A Houston-based electric power generator plans to upgrade two coal-fired power plants in southwestern Pennsylvania to remove 207,000 tons of annual sulfur dioxide emissions from the atmosphere.

Reliant Energy, which operates 21 power plants in Pennsylvania, Maryland and New Jersey, plans to install new scrubbers in its Cheswick Generating Station in Springdale and the Keystone Generating Station, which it partially owns, in Indiana County.

The company also will upgrade scrubbers this year at the Elrama plant in Washington County and a power plant it owns in Niles, Ohio.

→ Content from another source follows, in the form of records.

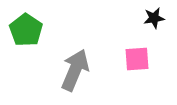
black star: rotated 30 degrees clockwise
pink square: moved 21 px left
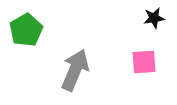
green pentagon: rotated 8 degrees clockwise
pink square: moved 7 px right, 3 px down
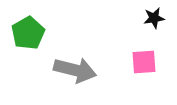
green pentagon: moved 2 px right, 3 px down
gray arrow: rotated 81 degrees clockwise
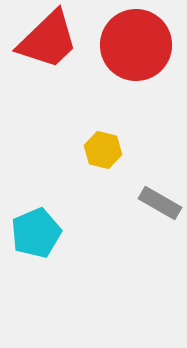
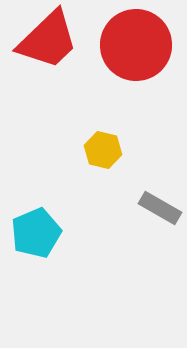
gray rectangle: moved 5 px down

The new emission control systems, known as "wet flue gas desulfurization systems," will reduce sulfur dioxide by 98 percent of total emissions at Cheswick and Keystone.

They also will cut emissions of nitrogen oxide, or NOX, particulates and mercury, but the size of those reductions has yet to be determined. The company said it's investigating other technologies to reduce smokestack pollution.

Ed Feith, the company's environmental director, said the company will invest $350 million on environmental upgrades at Cheswick and Keystone that will create 1,100 construction jobs. The scrubbers will go into operation in 2009. The new technology will help Reliant Electric comply with federal clean air regulations that take effect in 2010.

"This is part of a strategy for complying with future requirements involving sulfur dioxide, mercury and nitrogen oxide," Mr. Feith said. "It's not mandated by any regulations to add a scrubber, but we're doing that to capture the economic benefits.

"The requirements become more stringent in 2010, so we'll be in compliance," he said.

The plants in question are older ones. Cheswick, which produces 580 megawatts of electric power, went into service in 1970. Keystone, which Reliant owns with six other entities, came online in 1968 and produces 1,700 megawatts.

Elrama was commissioned in the 1950s and produces 465 megawatts, while the Niles plant, which opened in 1954, produces 208 megawatts.

Had the company decided against the upgrades, Mr. Feith said, it would have been forced to buy environmental credits from compliant companies in 2010 to meet federal regulations. But those credits would have been expensive, making the investment in pollution control technology a wise alternative.

"This will be good for the environment, good for us and good for the communities we're in," Mr. Feith said.

Charles McPhedran, senior attorney with Citizens for Pennsylvania's Future, agreed that the company's action "is a good thing." He said it proves that stricter environmental regulations work to reduce acid rain caused by sulfur dioxide emissions, create jobs and improve the economy.

In past years, local power plants found it cheaper to buy environmental credits from compliant companies rather than reduce emissions. That policy, he said, left Pennsylvania with some of the worst air pollution problems in the nation.

"I'm encouraged by this action, but will it have enough of an effect?" Mr. McPhedran said. "Maybe we'll finally see those acid rain levels nudge downward."